(Collected data)
▼

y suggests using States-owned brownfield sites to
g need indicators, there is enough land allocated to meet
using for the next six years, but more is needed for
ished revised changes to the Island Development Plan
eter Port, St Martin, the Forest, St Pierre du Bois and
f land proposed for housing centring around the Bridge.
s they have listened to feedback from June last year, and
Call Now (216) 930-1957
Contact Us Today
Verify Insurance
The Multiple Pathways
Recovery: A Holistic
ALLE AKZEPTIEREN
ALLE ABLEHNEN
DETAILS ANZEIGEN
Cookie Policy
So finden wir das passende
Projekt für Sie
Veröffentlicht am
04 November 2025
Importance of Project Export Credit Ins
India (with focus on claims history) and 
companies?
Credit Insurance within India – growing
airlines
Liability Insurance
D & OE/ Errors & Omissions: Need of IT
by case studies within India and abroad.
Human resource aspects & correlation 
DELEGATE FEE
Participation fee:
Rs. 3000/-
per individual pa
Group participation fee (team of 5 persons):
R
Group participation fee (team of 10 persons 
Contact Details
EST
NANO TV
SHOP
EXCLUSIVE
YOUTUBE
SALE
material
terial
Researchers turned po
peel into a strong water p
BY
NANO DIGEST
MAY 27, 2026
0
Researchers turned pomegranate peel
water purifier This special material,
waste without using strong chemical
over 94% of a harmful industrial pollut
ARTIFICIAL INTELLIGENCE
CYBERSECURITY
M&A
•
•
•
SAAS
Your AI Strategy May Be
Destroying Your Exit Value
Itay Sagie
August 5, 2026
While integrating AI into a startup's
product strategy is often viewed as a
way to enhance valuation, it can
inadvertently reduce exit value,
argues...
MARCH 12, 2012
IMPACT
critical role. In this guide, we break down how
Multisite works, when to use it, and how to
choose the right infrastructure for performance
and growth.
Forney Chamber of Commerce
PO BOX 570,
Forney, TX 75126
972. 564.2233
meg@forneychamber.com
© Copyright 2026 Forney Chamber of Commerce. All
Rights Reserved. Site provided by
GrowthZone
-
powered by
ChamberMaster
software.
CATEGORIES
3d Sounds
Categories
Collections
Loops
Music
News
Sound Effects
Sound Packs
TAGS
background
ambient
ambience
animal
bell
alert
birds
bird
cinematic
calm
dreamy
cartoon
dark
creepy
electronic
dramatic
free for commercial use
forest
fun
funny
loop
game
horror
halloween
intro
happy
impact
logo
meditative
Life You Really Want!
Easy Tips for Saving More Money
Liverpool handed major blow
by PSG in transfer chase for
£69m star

▲

* _What to do_:
Look through the records and gather each line with the word "strong".

* _Written solution_:
peel into a strong water p
waste without using strong chemical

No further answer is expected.